====== Trecho fornecido

Outro dia eu lembrei de uma fala do
compositor baiano Mateus Aleluia dizendo que “sobre o tempo presente não se diz
nada”, acho isso de uma sabedoria imensa que eu ainda não consigo ter. Tenho um
ímpeto muito grande de querer avaliar as coisas no momento em que elas
acontecem, mas tem um pedido de espera implícito em tudo isso que estamos
vivendo, eu desconfio. Como disse o Guimarães Rosa “deus é paciência, o resto é
o diabo”. Só saberemos o que foi quando tomarmos distância, e esse tempo ainda
não é agora quando estamos mergulhados até os ossos nisso. O que sei é que todo
dia preciso distrair meu medo, tentar vencê-lo, e às vezes perco feio.
2 - Enquanto autora, esse momento
afetou o seu processo produtivo? Em tempos de quarentena, está menos ou
mais inspirada?
Acho que consigo observar a minha
escrita em dois lugares agora: o do exercício de desopilar e expurgar
fantasmas, e o de potência criadora, que é uma outra coisa pra mim, de me
conectar com as potências da vida e das belezas ocultas que existem em tudo. O
primeiro tem sido um escape, e o segundo um mergulho. Oscilo entre os dois para
sobreviver, mas sem me esquecer que talvez um estado não exista sem o outro -
pra mim, claro, que é de quem eu posso falar. Não estou mais inspirada agora
porque não acredito muito nisso de inspiração, acho que a escrita é um ofício
como outro qualquer que se melhora enquanto se faz, mas acho que posso dizer
que estou mais atenta, mais disposta a reparar. É desses longos instantes de
observação, sensação e pensamento que nasce qualquer coisa que eu possa chamar
de literatura, nesse sentido é bem-vindo o tempo para quem tem o enorme
privilégio de tê-lo agora.

============
====== Material fornecido

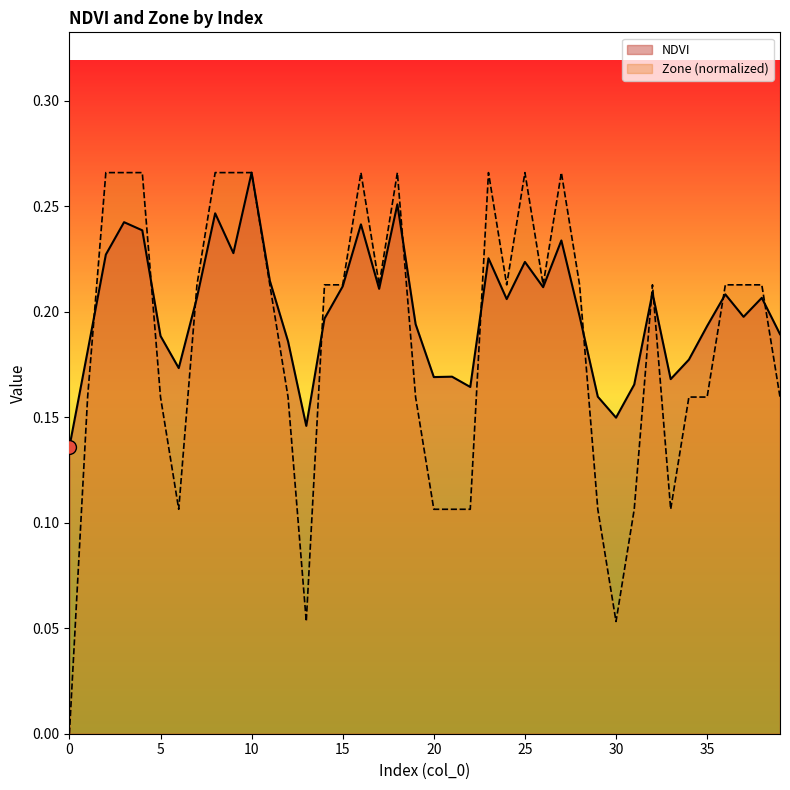

Reading left to right, extract all data points from this chart.

NDVI: 0=0.1	1=0.2	2=0.2	3=0.2	4=0.2	5=0.2	6=0.2	7=0.2	8=0.2	9=0.2	10=0.3	11=0.2	12=0.2	13=0.1	14=0.2	15=0.2	16=0.2	17=0.2	18=0.3	19=0.2	20=0.2	21=0.2	22=0.2	23=0.2	24=0.2	25=0.2	26=0.2	27=0.2	28=0.2	29=0.2	30=0.1	31=0.2	32=0.2	33=0.2	34=0.2	35=0.2	36=0.2	37=0.2	38=0.2	39=0.2
Zone: 0=0.0	1=0.2	2=0.3	3=0.3	4=0.3	5=0.2	6=0.1	7=0.2	8=0.3	9=0.3	10=0.3	11=0.2	12=0.2	13=0.1	14=0.2	15=0.2	16=0.3	17=0.2	18=0.3	19=0.2	20=0.1	21=0.1	22=0.1	23=0.3	24=0.2	25=0.3	26=0.2	27=0.3	28=0.2	29=0.1	30=0.1	31=0.1	32=0.2	33=0.1	34=0.2	35=0.2	36=0.2	37=0.2	38=0.2	39=0.2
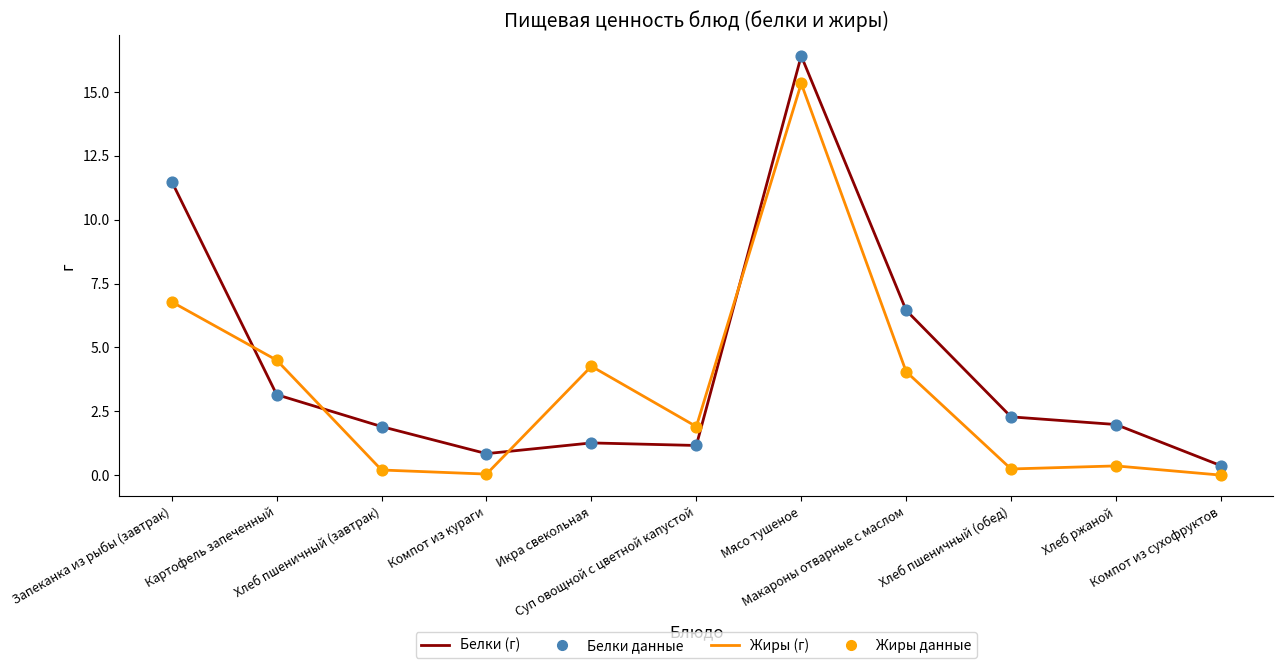

What is the maximum value shown in the chart?

16.4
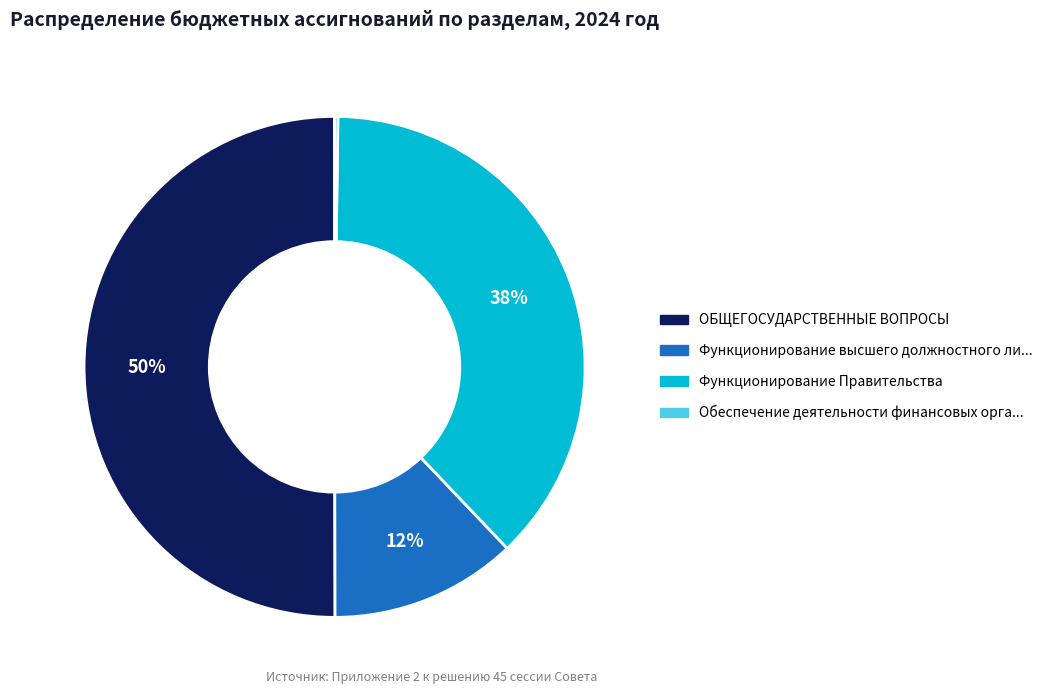

To the nearest percent, what is the average slice percentage?

25%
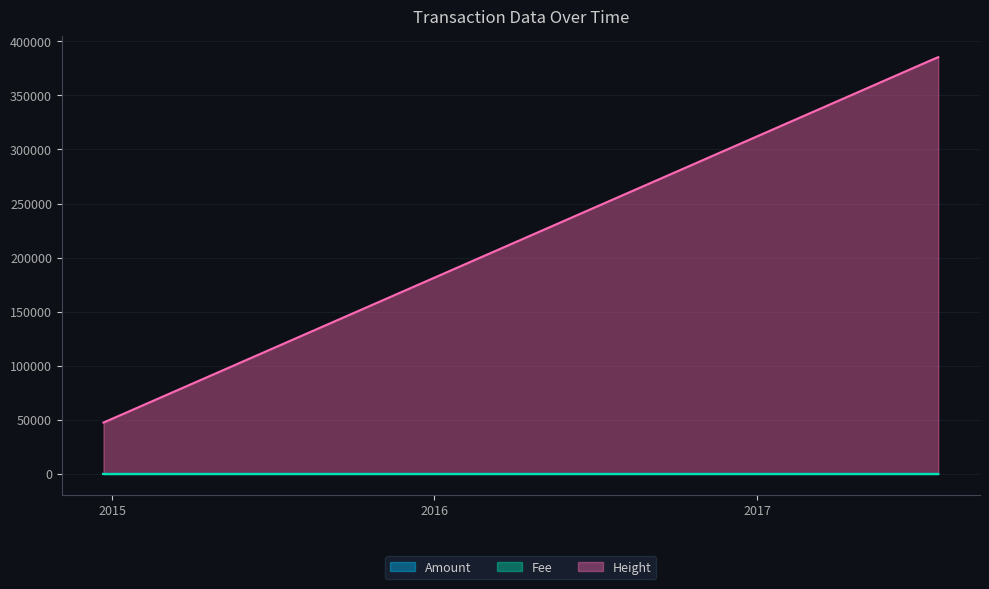

True or false: Height and Fee intersect in this chart.

False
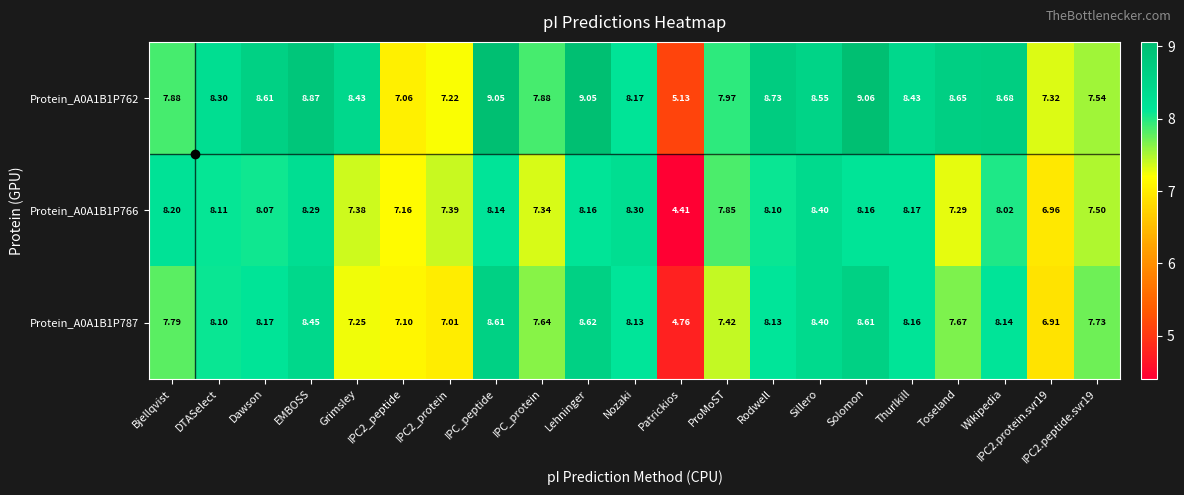

At which category does the chart reach its peak across all series?

Solomon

============

* **Instruções do exercício**
- 1) Responda, com base no trecho:
(a) Quem disse que "sobre o tempo presente não se diz nada"?
(b) Qual frase de Guimarães Rosa é citada?
(c) Em quais dois lugares quem responde consegue observar a própria escrita agora?
- 2) Devolva, do trecho, tudo o que vai de "Acho que consigo" até "de tê-lo agora.".

* **Respostas em ordem**
- 1)
(a) O compositor baiano Mateus Aleluia.
(b) "deus é paciência, o resto é o diabo".
(c) No do exercício de desopilar e expurgar fantasmas e no de potência criadora.

- 2)
Acho que consigo observar a minha
escrita em dois lugares agora: o do exercício de desopilar e expurgar
fantasmas, e o de potência criadora, que é uma outra coisa pra mim, de me
conectar com as potências da vida e das belezas ocultas que existem em tudo. O
primeiro tem sido um escape, e o segundo um mergulho. Oscilo entre os dois para
sobreviver, mas sem me esquecer que talvez um estado não exista sem o outro -
pra mim, claro, que é de quem eu posso falar. Não estou mais inspirada agora
porque não acredito muito nisso de inspiração, acho que a escrita é um ofício
como outro qualquer que se melhora enquanto se faz, mas acho que posso dizer
que estou mais atenta, mais disposta a reparar. É desses longos instantes de
observação, sensação e pensamento que nasce qualquer coisa que eu possa chamar
de literatura, nesse sentido é bem-vindo o tempo para quem tem o enorme
privilégio de tê-lo agora.